▸ About this exercise
Before you return the lines below, strip out any images and keep every word as written.

▸ Provided material
━━━━━━━━━━━━━━━━
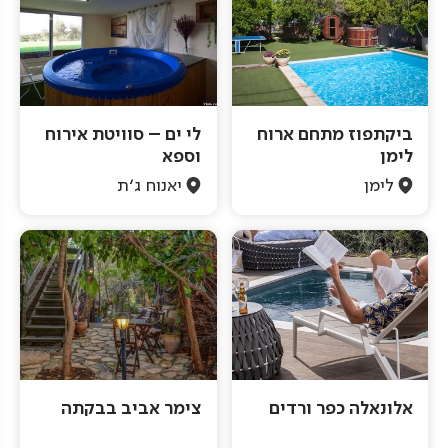
ביקתפוז מתחם ארוח
לי ים – סוויטת אירוח
לימן
וספא
לימן
יאנוח ג'ת
אלונאלה כפר ורדים
צימר אביב בבקתה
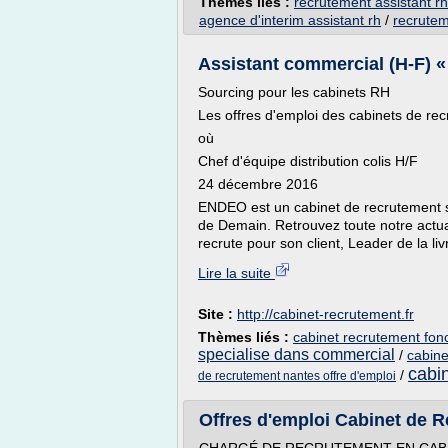
Thèmes liés :
recrutement assistant r
agence d'interim assistant rh
/
recrutem
Assistant commercial (H-F) «
Sourcing pour les cabinets RH
Les offres d'emploi des cabinets de re
où
Chef d'équipe distribution colis H/F
24 décembre 2016
ENDEO est un cabinet de recrutement spé
de Demain. Retrouvez toute notre actu
recrute pour son client, Leader de la liv
Lire la suite
Site :
http://cabinet-recrutement.fr
Thèmes liés :
cabinet recrutement fon
specialise dans commercial
/
cabine
cabin
/
de recrutement nantes offre d'emploi
Offres d'emploi Cabinet de 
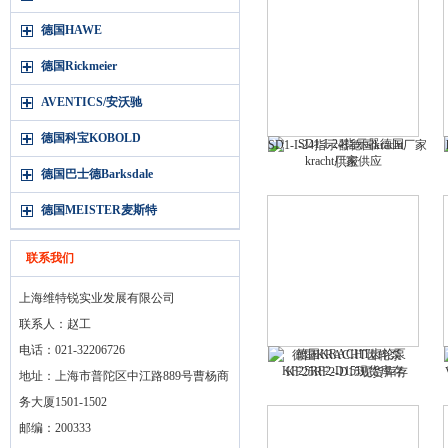
德国HAWE
德国Rickmeier
AVENTICS/安沃驰
德国科宝KOBOLD
SD1-I-24指示器德国kracht厂家
供应
德国巴士德Barksdale
德国MEISTER麦斯特
联系我们
上海维特锐实业发展有限公司
联系人：赵工
电话：021-32206726
德国KRACHT齿轮泵
KF25RF2-D15现货库存
地址：上海市普陀区中江路889号曹杨商
务大厦1501-1502
邮编：200333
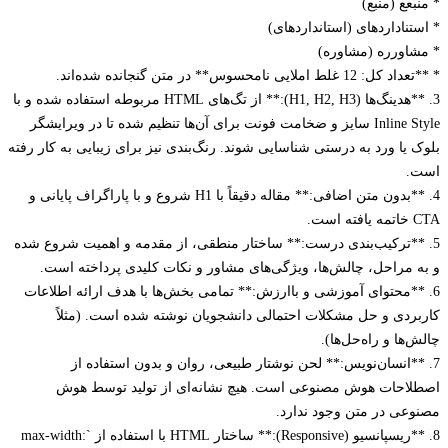
عع (منبع)
ناداردهای (استانداردهای)
اورره (مشاوره)
لط املایی نامحسوس** در متن گنجانده شده‌اند.
3. **هدینگ‌ها (H1, H2, H3):** از تگ‌های HTML مربوطه استفاده شده و با
Inline Style سایز و ضخامت فونت برای آن‌ها تنظیم شده تا در ویرایشگر
 یا ورد به درستی شناسایی شوند. رنگ‌بندی نیز برای زیبایی به کار رفته
.
4. **بدون متن اضافی:** مقاله دقیقاً با H1 شروع و با پاراگراف پایانی و
ت.
**ترکیب‌بندی درست:** ساختار منطقی، از مقدمه و اهمیت شروع شده
 مراحل، چالش‌ها، ویژگی‌های مشاور و نکات کلیدی پرداخته است.
**محتوای آموزشی و باارزش:** تمامی بخش‌ها با هدف ارائه اطلاعات
ردی و حل مشکلات احتمالی دانشجویان نوشته شده است. (مثلاً
ها و راه‌حل‌ها).
**انسان‌نویس:** لحن نوشتار طبیعی، روان و بدون استفاده از
احات هوش مصنوعی است. هیچ نشانه‌ای از تولید توسط هوش
عی در متن وجود ندارد.
8. **ریسپانسیو (Responsive):** ساختار HTML با استفاده از `max-width:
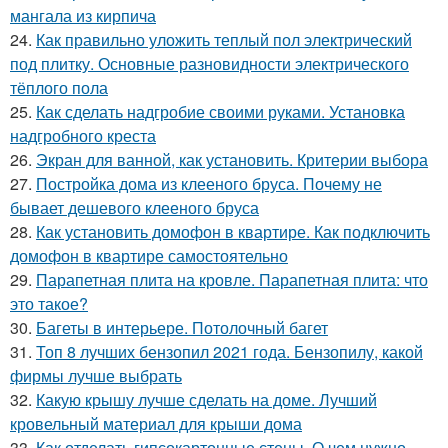
мангала из кирпича
24.
Как правильно уложить теплый пол электрический
под плитку. Основные разновидности электрического
тёплого пола
25.
Как сделать надгробие своими руками. Установка
надгробного креста
26.
Экран для ванной, как установить. Критерии выбора
27.
Постройка дома из клееного бруса. Почему не
бывает дешевого клееного бруса
28.
Как установить домофон в квартире. Как подключить
домофон в квартире самостоятельно
29.
Парапетная плита на кровле. Парапетная плита: что
это такое?
30.
Багеты в интерьере. Потолочный багет
31.
Топ 8 лучших бензопил 2021 года. Бензопилу, какой
фирмы лучше выбрать
32.
Какую крышу лучше сделать на доме. Лучший
кровельный материал для крыши дома
33.
Как отделать гипсокартонные стены. О чем нужно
━━━━━━━━━━━━━━━━
▸ Written reply
ביקתפוז מתחם ארוח
לי ים – סוויטת אירוח
לימן
וספא
לימן
יאנוח ג'ת
אלונאלה כפר ורדים
צימר אביב בבקתה
Thèmes liés :
recrutement assistant r
agence d'interim assistant rh
/
recrutem
Assistant commercial (H-F) «
Sourcing pour les cabinets RH
Les offres d'emploi des cabinets de re
où
Chef d'équipe distribution colis H/F
24 décembre 2016
ENDEO est un cabinet de recrutement spé
de Demain. Retrouvez toute notre actu
recrute pour son client, Leader de la liv
Lire la suite
Site :
http://cabinet-recrutement.fr
Thèmes liés :
cabinet recrutement fon
specialise dans commercial
/
cabine
cabin
/
de recrutement nantes offre d'emploi
Offres d'emploi Cabinet de 
德国HAWE
德国Rickmeier
AVENTICS/安沃驰
德国科宝KOBOLD
SD1-I-24指示器德国kracht厂家
供应
德国巴士德Barksdale
德国MEISTER麦斯特
联系我们
上海维特锐实业发展有限公司
联系人：赵工
电话：021-32206726
德国KRACHT齿轮泵
KF25RF2-D15现货库存
地址：上海市普陀区中江路889号曹杨商
务大厦1501-1502
邮编：200333
عع (منبع)
ناداردهای (استانداردهای)
اورره (مشاوره)
لط املایی نامحسوس** در متن گنجانده شده‌اند.
3. **هدینگ‌ها (H1, H2, H3):** از تگ‌های HTML مربوطه استفاده شده و با
Inline Style سایز و ضخامت فونت برای آن‌ها تنظیم شده تا در ویرایشگر
 یا ورد به درستی شناسایی شوند. رنگ‌بندی نیز برای زیبایی به کار رفته
.
4. **بدون متن اضافی:** مقاله دقیقاً با H1 شروع و با پاراگراف پایانی و
ت.
**ترکیب‌بندی درست:** ساختار منطقی، از مقدمه و اهمیت شروع شده
 مراحل، چالش‌ها، ویژگی‌های مشاور و نکات کلیدی پرداخته است.
**محتوای آموزشی و باارزش:** تمامی بخش‌ها با هدف ارائه اطلاعات
ردی و حل مشکلات احتمالی دانشجویان نوشته شده است. (مثلاً
ها و راه‌حل‌ها).
**انسان‌نویس:** لحن نوشتار طبیعی، روان و بدون استفاده از
احات هوش مصنوعی است. هیچ نشانه‌ای از تولید توسط هوش
عی در متن وجود ندارد.
8. **ریسپانسیو (Responsive):** ساختار HTML با استفاده از `max-width:
мангала из кирпича
24.
Как правильно уложить теплый пол электрический
под плитку. Основные разновидности электрического
тёплого пола
25.
Как сделать надгробие своими руками. Установка
надгробного креста
26.
Экран для ванной, как установить. Критерии выбора
27.
Постройка дома из клееного бруса. Почему не
бывает дешевого клееного бруса
28.
Как установить домофон в квартире. Как подключить
домофон в квартире самостоятельно
29.
Парапетная плита на кровле. Парапетная плита: что
это такое?
30.
Багеты в интерьере. Потолочный багет
31.
Топ 8 лучших бензопил 2021 года. Бензопилу, какой
фирмы лучше выбрать
32.
Какую крышу лучше сделать на доме. Лучший
кровельный материал для крыши дома
33.
Как отделать гипсокартонные стены. О чем нужно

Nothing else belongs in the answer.